- _Work instructions_: Scan the data for "application" and copy the lines it appears in.

- _Data for this task_:

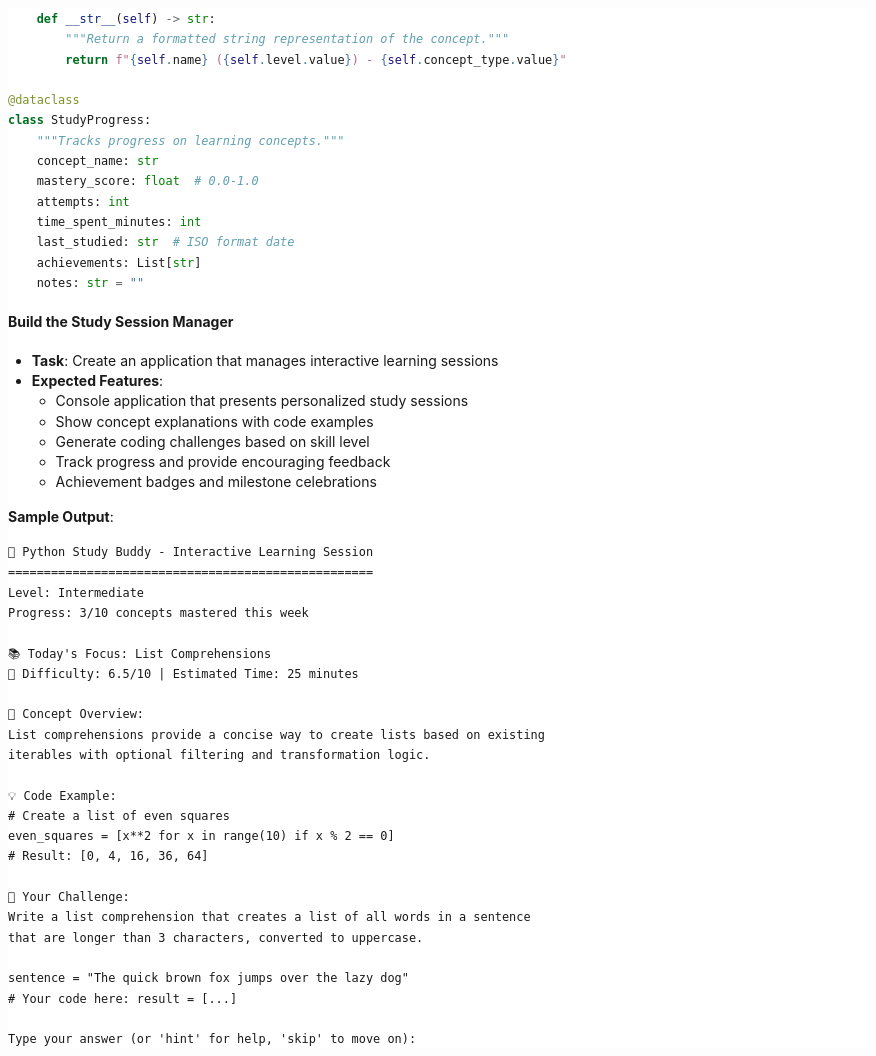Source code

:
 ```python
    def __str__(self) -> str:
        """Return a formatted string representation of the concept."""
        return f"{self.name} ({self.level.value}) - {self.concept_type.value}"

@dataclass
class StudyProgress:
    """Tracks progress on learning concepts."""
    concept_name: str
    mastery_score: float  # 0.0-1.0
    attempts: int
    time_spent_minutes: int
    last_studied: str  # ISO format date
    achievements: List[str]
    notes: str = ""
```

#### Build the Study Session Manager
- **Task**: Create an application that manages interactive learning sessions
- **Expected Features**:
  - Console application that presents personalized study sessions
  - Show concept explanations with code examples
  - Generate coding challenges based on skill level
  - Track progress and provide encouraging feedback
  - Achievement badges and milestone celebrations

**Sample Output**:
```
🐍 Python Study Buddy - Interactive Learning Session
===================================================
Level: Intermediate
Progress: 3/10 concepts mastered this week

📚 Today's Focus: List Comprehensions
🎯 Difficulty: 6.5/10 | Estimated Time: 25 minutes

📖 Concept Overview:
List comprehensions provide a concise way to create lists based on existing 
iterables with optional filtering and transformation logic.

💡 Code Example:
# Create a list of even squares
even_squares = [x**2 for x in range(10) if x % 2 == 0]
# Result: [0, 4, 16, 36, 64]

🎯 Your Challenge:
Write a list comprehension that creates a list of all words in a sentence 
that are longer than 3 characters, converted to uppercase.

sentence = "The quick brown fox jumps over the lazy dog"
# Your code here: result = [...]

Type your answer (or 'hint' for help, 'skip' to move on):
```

- _Answer to this problem_:
- **Task**: Create an application that manages interactive learning sessions
  - Console application that presents personalized study sessions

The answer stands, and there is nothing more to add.